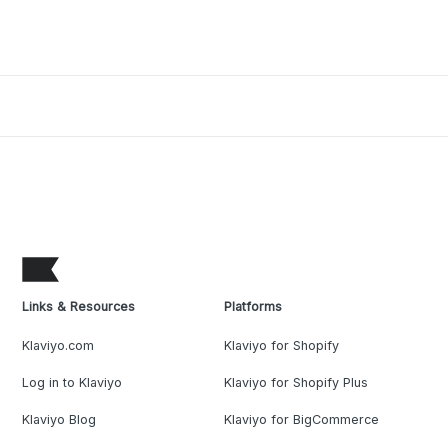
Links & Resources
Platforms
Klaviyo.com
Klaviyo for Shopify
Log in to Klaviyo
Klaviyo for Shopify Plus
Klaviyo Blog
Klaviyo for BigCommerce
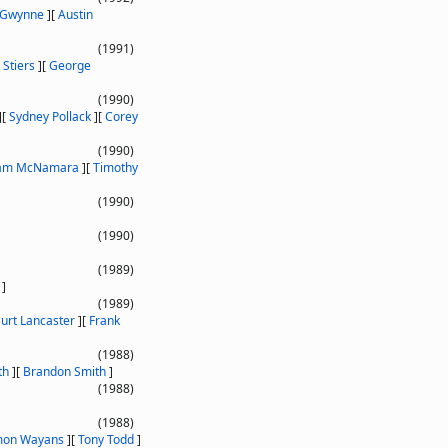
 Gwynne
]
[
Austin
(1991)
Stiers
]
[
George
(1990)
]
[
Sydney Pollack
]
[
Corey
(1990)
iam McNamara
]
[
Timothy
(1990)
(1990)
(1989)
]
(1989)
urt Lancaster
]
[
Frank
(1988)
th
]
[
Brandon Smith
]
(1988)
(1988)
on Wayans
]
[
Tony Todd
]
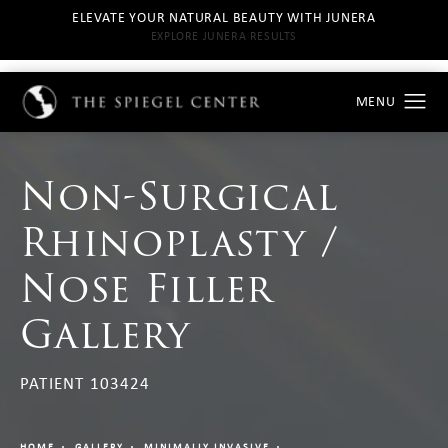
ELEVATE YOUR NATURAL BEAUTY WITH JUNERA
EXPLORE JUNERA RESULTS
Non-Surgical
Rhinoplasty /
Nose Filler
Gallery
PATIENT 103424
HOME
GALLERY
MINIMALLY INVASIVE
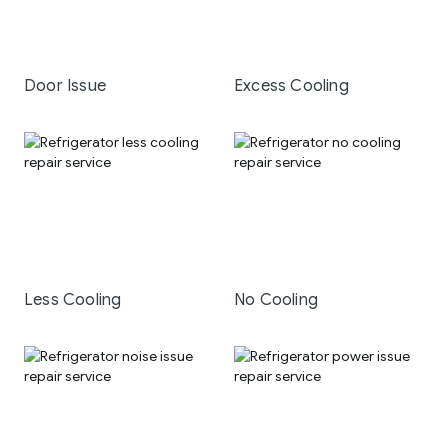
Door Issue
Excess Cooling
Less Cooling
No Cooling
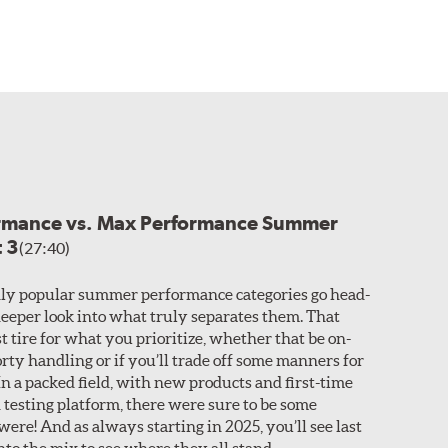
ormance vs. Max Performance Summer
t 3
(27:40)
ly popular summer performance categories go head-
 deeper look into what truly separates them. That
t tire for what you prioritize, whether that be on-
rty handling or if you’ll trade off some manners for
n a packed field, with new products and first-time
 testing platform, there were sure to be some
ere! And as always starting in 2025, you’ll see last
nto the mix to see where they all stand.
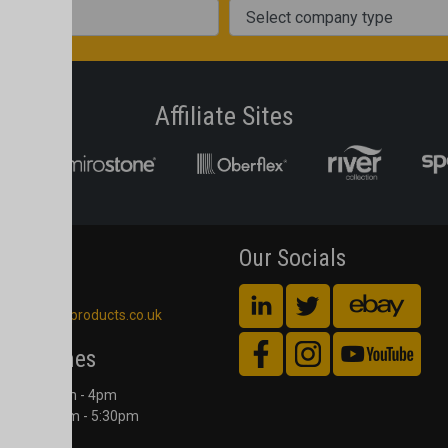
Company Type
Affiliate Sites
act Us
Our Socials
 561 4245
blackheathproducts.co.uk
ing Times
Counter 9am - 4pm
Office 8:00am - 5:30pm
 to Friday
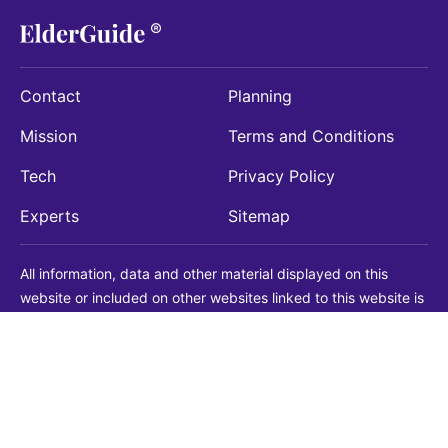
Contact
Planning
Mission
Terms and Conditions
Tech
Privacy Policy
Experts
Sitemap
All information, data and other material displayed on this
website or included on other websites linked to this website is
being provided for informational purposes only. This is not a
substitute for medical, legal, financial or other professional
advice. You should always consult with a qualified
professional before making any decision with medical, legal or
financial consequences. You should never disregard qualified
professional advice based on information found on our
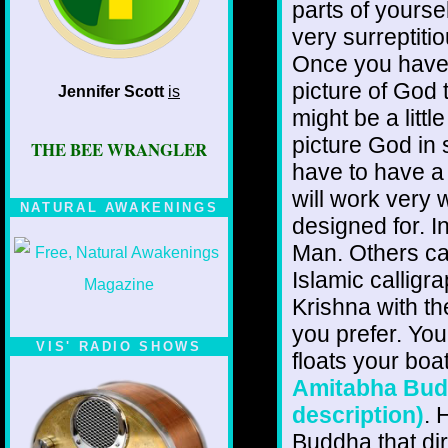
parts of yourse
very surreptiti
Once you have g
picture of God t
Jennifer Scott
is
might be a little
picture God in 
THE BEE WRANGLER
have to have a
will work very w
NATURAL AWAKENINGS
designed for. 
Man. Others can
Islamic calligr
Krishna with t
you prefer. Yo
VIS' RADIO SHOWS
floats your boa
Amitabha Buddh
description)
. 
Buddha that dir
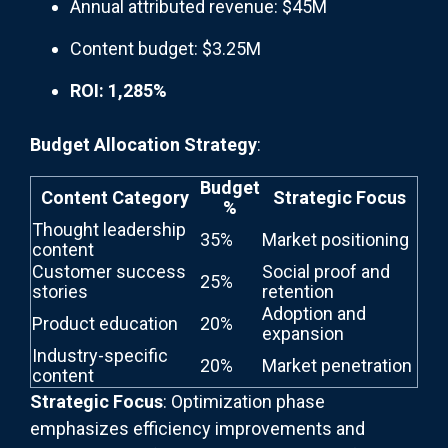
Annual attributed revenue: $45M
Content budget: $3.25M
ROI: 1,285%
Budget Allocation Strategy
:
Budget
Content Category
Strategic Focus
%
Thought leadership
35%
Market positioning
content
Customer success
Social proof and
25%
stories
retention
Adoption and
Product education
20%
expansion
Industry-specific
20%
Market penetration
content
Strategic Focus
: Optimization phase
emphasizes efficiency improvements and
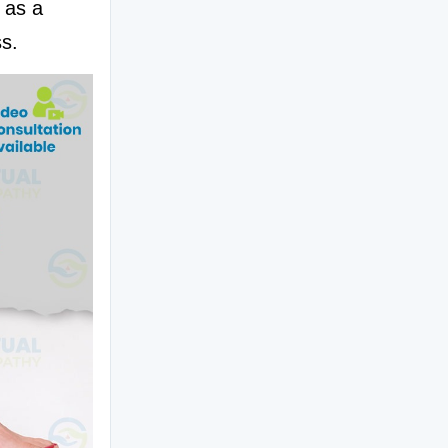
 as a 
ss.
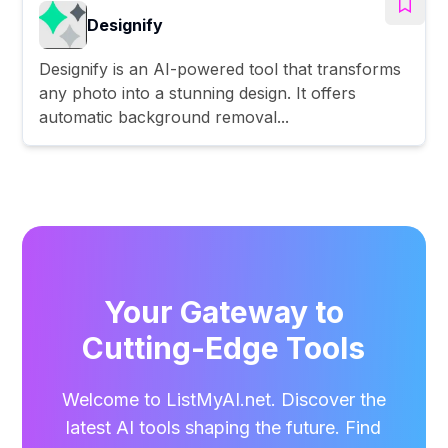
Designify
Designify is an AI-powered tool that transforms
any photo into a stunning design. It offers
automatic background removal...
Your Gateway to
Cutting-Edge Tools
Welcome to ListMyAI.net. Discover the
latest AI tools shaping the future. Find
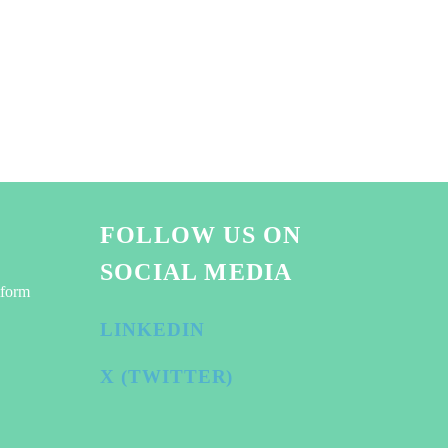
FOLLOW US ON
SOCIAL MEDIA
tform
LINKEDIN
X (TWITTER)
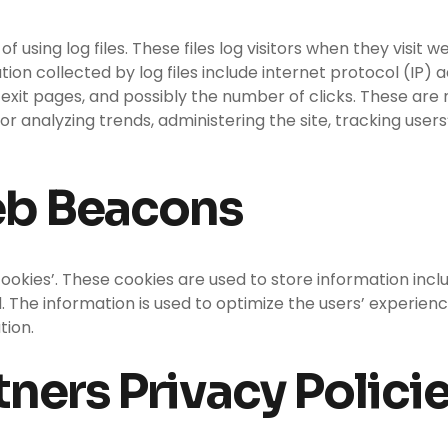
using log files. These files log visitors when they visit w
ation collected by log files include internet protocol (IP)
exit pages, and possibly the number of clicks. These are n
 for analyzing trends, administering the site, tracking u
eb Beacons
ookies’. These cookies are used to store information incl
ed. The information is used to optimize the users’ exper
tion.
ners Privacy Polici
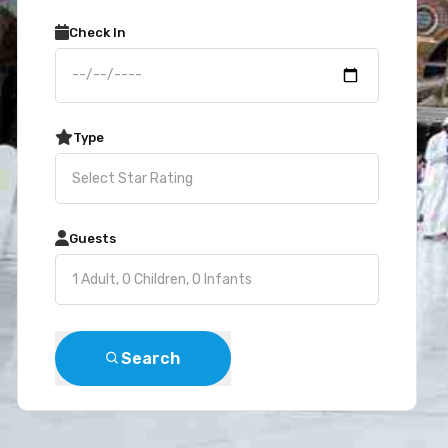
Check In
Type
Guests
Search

* _Problem to solve_
When you repeat the records, reproduce each line exactly and drop the images.

* _Answer space_
Links & Resources
Platforms
Klaviyo.com
Klaviyo for Shopify
Log in to Klaviyo
Klaviyo for Shopify Plus
Klaviyo Blog
Klaviyo for BigCommerce
 Gwynne
]
[
Austin
(1991)
Stiers
]
[
George
(1990)
]
[
Sydney Pollack
]
[
Corey
(1990)
iam McNamara
]
[
Timothy
(1990)
(1990)
(1989)
]
(1989)
urt Lancaster
]
[
Frank
(1988)
th
]
[
Brandon Smith
]
(1988)
(1988)
on Wayans
]
[
Tony Todd
]
ELEVATE YOUR NATURAL BEAUTY WITH JUNERA
EXPLORE JUNERA RESULTS
Non-Surgical
Rhinoplasty /
Nose Filler
Gallery
PATIENT 103424
HOME
GALLERY
MINIMALLY INVASIVE
Door Issue
Excess Cooling
Less Cooling
No Cooling
ormance vs. Max Performance Summer
t 3
(27:40)
ly popular summer performance categories go head-
 deeper look into what truly separates them. That
t tire for what you prioritize, whether that be on-
rty handling or if you’ll trade off some manners for
n a packed field, with new products and first-time
 testing platform, there were sure to be some
ere! And as always starting in 2025, you’ll see last
nto the mix to see where they all stand.
Company Type
Affiliate Sites
act Us
Our Socials
 561 4245
blackheathproducts.co.uk
ing Times
Counter 9am - 4pm
Office 8:00am - 5:30pm
 to Friday
Contact
Planning
Mission
Terms and Conditions
Tech
Privacy Policy
Experts
Sitemap
All information, data and other material displayed on this
website or included on other websites linked to this website is
being provided for informational purposes only. This is not a
substitute for medical, legal, financial or other professional
advice. You should always consult with a qualified
professional before making any decision with medical, legal or
financial consequences. You should never disregard qualified
professional advice based on information found on our
parts of yourse
very surreptiti
Once you have g
picture of God t
Jennifer Scott
is
might be a little
picture God in 
THE BEE WRANGLER
have to have a
will work very w
NATURAL AWAKENINGS
designed for. 
Man. Others can
Islamic calligr
Krishna with t
you prefer. Yo
VIS' RADIO SHOWS
floats your boa
Amitabha Buddh
description)
. 
Buddha that dir
Annual attributed revenue: $45M
Content budget: $3.25M
ROI: 1,285%
Budget Allocation Strategy
:
Budget
Content Category
Strategic Focus
%
Thought leadership
35%
Market positioning
content
Customer success
Social proof and
25%
stories
retention
Adoption and
Product education
20%
expansion
Industry-specific
20%
Market penetration
content
Strategic Focus
: Optimization phase
emphasizes efficiency improvements and
 as a 
ss.
Designify
Designify is an AI-powered tool that transforms
any photo into a stunning design. It offers
automatic background removal...
Your Gateway to
Cutting-Edge Tools
Welcome to ListMyAI.net. Discover the
latest AI tools shaping the future. Find
FOLLOW US ON
SOCIAL MEDIA
tform
LINKEDIN
X (TWITTER)
using log files. These files log visitors when they visit w
ation collected by log files include internet protocol (IP)
exit pages, and possibly the number of clicks. These are n
 for analyzing trends, administering the site, tracking u
eb Beacons
ookies’. These cookies are used to store information incl
ed. The information is used to optimize the users’ exper
tion.
ners Privacy Polici
Check In
Type
Guests
Search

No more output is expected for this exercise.